■ **SOURCE DATA**
⁂
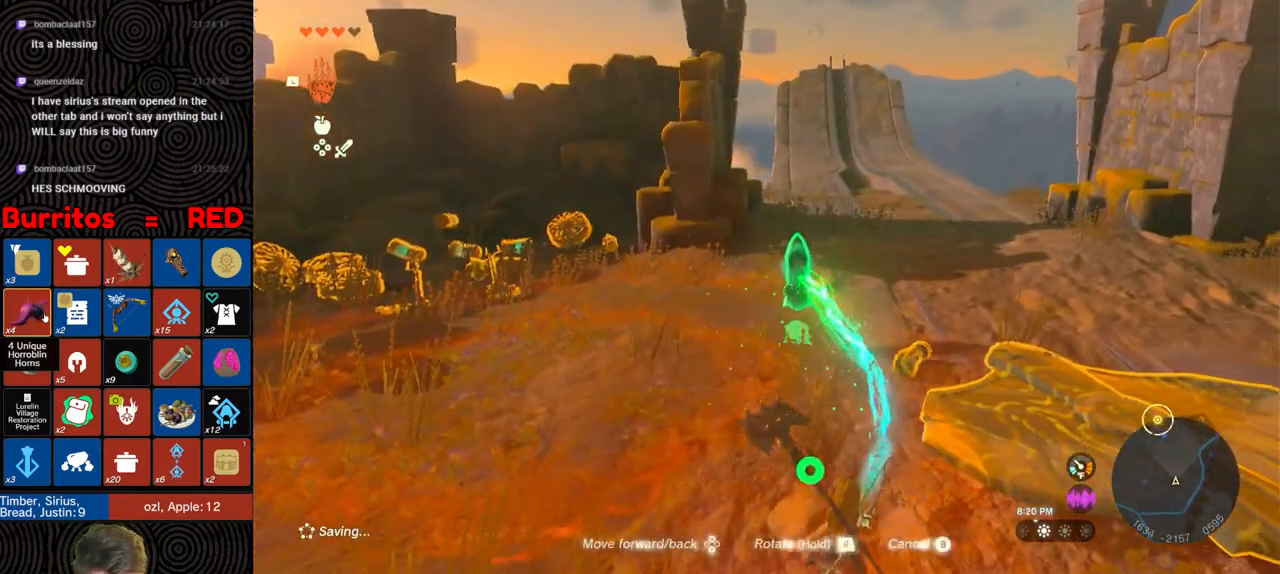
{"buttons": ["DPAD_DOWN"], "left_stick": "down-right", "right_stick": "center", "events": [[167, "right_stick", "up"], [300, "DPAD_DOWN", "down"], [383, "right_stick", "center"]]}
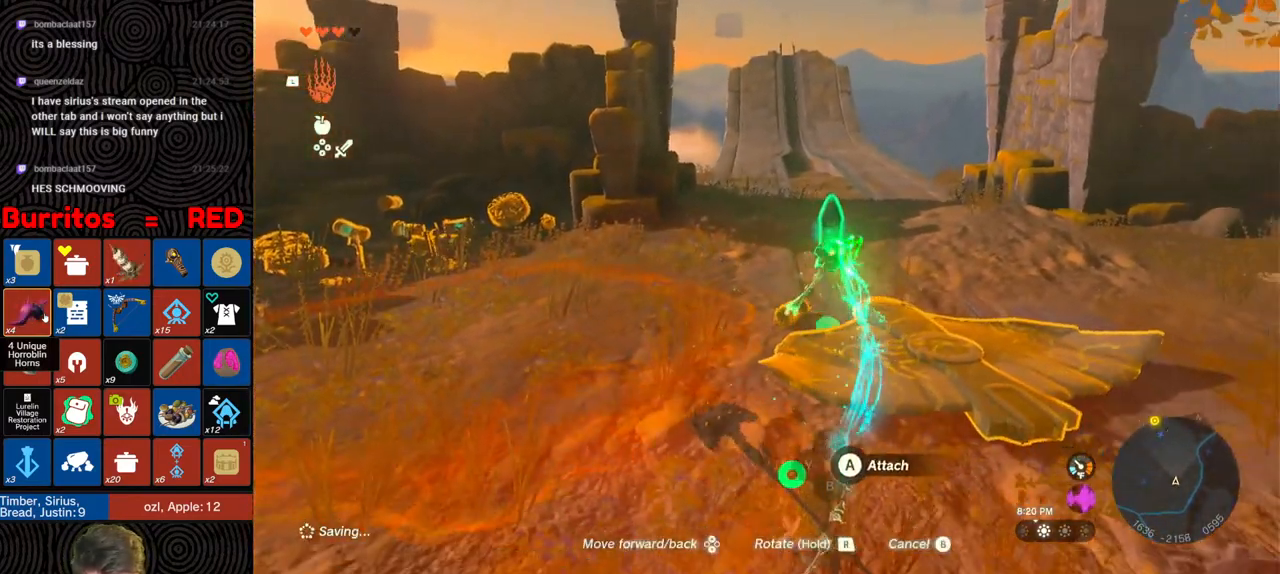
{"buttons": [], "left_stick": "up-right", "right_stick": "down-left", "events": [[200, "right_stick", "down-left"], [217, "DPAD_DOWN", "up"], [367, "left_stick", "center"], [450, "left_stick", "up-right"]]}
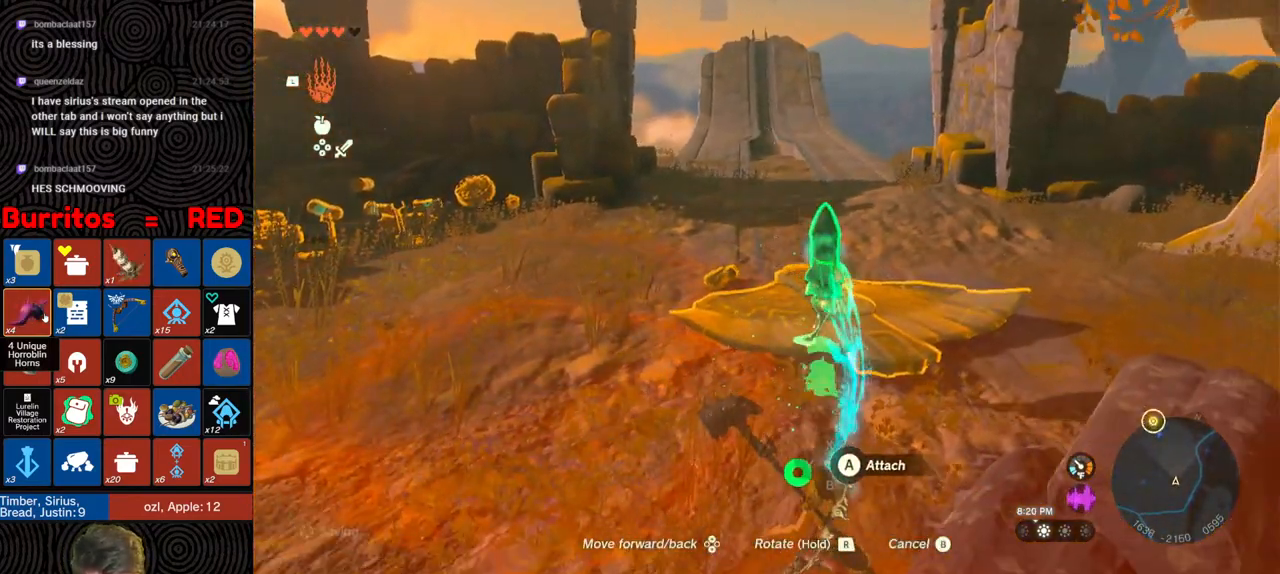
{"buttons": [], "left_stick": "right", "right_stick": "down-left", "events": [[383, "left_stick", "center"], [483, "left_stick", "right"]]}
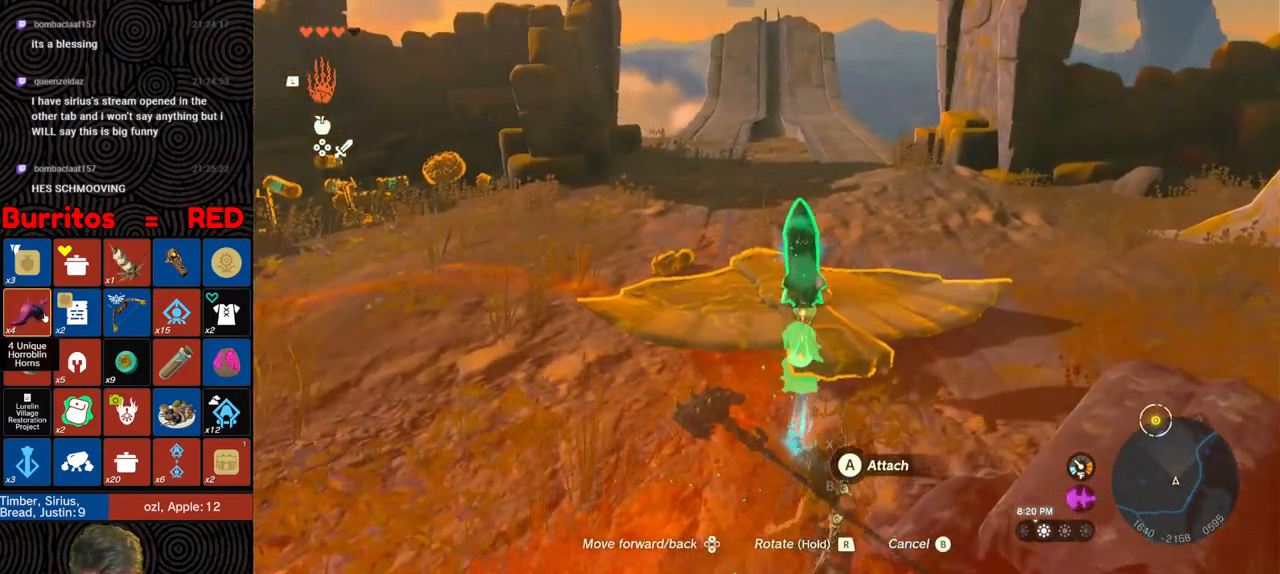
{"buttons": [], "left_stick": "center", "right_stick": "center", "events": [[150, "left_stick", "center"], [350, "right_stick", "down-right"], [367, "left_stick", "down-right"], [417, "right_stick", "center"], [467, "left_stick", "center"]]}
⁂
■ **WHAT YOU ARE ASKED TO DO**
Output the material above exactly as written and drop any images it holds.

■ **RESPONSE BOX**
{"buttons": ["DPAD_DOWN"], "left_stick": "down-right", "right_stick": "center", "events": [[167, "right_stick", "up"], [300, "DPAD_DOWN", "down"], [383, "right_stick", "center"]]}
{"buttons": [], "left_stick": "up-right", "right_stick": "down-left", "events": [[200, "right_stick", "down-left"], [217, "DPAD_DOWN", "up"], [367, "left_stick", "center"], [450, "left_stick", "up-right"]]}
{"buttons": [], "left_stick": "right", "right_stick": "down-left", "events": [[383, "left_stick", "center"], [483, "left_stick", "right"]]}
{"buttons": [], "left_stick": "center", "right_stick": "center", "events": [[150, "left_stick", "center"], [350, "right_stick", "down-right"], [367, "left_stick", "down-right"], [417, "right_stick", "center"], [467, "left_stick", "center"]]}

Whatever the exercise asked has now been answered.